> [PROMPT]
Retype the lines from the line with "scientific name: Dryophytes cinereus" to the line with "order: Anseriformes" in the entries below, including both of those lines and changing nothing.

> [DATASET CONTENT]
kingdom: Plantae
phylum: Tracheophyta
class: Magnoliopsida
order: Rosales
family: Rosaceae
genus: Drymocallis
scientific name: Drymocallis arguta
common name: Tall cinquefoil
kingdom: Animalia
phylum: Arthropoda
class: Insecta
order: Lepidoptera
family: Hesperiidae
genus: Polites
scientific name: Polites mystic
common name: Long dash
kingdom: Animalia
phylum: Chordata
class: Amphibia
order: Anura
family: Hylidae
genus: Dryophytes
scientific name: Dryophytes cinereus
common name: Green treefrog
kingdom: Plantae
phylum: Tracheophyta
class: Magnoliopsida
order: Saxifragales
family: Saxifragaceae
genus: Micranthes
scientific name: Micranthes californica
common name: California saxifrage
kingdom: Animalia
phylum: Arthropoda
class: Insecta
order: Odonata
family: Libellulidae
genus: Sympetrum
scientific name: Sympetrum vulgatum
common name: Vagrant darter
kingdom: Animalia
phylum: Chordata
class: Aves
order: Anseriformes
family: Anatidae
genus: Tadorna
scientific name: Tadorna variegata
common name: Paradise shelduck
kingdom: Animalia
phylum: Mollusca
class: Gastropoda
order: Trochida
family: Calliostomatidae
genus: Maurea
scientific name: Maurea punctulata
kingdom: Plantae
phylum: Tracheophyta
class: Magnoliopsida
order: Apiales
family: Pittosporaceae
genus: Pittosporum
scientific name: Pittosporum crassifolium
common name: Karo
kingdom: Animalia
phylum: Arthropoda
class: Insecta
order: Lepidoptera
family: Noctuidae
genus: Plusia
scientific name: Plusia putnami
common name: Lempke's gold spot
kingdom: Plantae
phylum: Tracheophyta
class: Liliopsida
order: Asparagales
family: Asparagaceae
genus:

> [SOLUTION FOR THIS EXERCISE]
scientific name: Dryophytes cinereus
common name: Green treefrog
kingdom: Plantae
phylum: Tracheophyta
class: Magnoliopsida
order: Saxifragales
family: Saxifragaceae
genus: Micranthes
scientific name: Micranthes californica
common name: California saxifrage
kingdom: Animalia
phylum: Arthropoda
class: Insecta
order: Odonata
family: Libellulidae
genus: Sympetrum
scientific name: Sympetrum vulgatum
common name: Vagrant darter
kingdom: Animalia
phylum: Chordata
class: Aves
order: Anseriformes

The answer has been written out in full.